- _Activity_
Write all of the entries again. Keep them exactly as they are.

Saved entries:

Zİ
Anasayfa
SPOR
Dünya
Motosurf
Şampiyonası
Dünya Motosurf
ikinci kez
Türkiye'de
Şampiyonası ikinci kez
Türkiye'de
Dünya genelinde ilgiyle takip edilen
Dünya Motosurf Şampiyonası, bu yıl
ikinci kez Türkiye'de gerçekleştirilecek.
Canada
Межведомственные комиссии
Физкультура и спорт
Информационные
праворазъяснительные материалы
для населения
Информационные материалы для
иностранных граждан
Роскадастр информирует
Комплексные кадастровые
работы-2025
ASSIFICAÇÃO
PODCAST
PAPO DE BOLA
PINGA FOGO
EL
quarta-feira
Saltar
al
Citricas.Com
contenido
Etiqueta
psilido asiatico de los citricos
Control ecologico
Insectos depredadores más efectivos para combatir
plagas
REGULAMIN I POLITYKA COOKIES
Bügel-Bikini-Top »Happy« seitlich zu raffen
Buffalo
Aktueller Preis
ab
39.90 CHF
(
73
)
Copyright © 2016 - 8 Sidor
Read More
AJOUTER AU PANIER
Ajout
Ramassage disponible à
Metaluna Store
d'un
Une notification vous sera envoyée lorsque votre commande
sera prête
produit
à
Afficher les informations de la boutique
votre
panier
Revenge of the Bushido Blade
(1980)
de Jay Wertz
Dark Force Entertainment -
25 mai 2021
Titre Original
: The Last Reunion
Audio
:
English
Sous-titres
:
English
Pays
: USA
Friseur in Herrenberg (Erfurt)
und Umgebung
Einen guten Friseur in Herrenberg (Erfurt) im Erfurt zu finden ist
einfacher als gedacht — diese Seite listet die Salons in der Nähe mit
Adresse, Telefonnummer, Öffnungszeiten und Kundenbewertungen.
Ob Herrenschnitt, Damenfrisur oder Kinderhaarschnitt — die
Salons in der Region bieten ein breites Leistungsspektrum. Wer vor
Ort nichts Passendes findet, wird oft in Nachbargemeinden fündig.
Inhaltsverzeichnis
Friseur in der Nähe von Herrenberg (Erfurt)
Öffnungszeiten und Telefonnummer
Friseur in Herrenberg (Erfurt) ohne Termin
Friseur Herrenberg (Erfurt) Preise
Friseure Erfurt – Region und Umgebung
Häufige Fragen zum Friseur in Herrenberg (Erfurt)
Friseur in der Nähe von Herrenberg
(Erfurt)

- _Output_
Zİ
Anasayfa
SPOR
Dünya
Motosurf
Şampiyonası
Dünya Motosurf
ikinci kez
Türkiye'de
Şampiyonası ikinci kez
Türkiye'de
Dünya genelinde ilgiyle takip edilen
Dünya Motosurf Şampiyonası, bu yıl
ikinci kez Türkiye'de gerçekleştirilecek.
Canada
Межведомственные комиссии
Физкультура и спорт
Информационные
праворазъяснительные материалы
для населения
Информационные материалы для
иностранных граждан
Роскадастр информирует
Комплексные кадастровые
работы-2025
ASSIFICAÇÃO
PODCAST
PAPO DE BOLA
PINGA FOGO
EL
quarta-feira
Saltar
al
Citricas.Com
contenido
Etiqueta
psilido asiatico de los citricos
Control ecologico
Insectos depredadores más efectivos para combatir
plagas
REGULAMIN I POLITYKA COOKIES
Bügel-Bikini-Top »Happy« seitlich zu raffen
Buffalo
Aktueller Preis
ab
39.90 CHF
(
73
)
Copyright © 2016 - 8 Sidor
Read More
AJOUTER AU PANIER
Ajout
Ramassage disponible à
Metaluna Store
d'un
Une notification vous sera envoyée lorsque votre commande
sera prête
produit
à
Afficher les informations de la boutique
votre
panier
Revenge of the Bushido Blade
(1980)
de Jay Wertz
Dark Force Entertainment -
25 mai 2021
Titre Original
: The Last Reunion
Audio
:
English
Sous-titres
:
English
Pays
: USA
Friseur in Herrenberg (Erfurt)
und Umgebung
Einen guten Friseur in Herrenberg (Erfurt) im Erfurt zu finden ist
einfacher als gedacht — diese Seite listet die Salons in der Nähe mit
Adresse, Telefonnummer, Öffnungszeiten und Kundenbewertungen.
Ob Herrenschnitt, Damenfrisur oder Kinderhaarschnitt — die
Salons in der Region bieten ein breites Leistungsspektrum. Wer vor
Ort nichts Passendes findet, wird oft in Nachbargemeinden fündig.
Inhaltsverzeichnis
Friseur in der Nähe von Herrenberg (Erfurt)
Öffnungszeiten und Telefonnummer
Friseur in Herrenberg (Erfurt) ohne Termin
Friseur Herrenberg (Erfurt) Preise
Friseure Erfurt – Region und Umgebung
Häufige Fragen zum Friseur in Herrenberg (Erfurt)
Friseur in der Nähe von Herrenberg
(Erfurt)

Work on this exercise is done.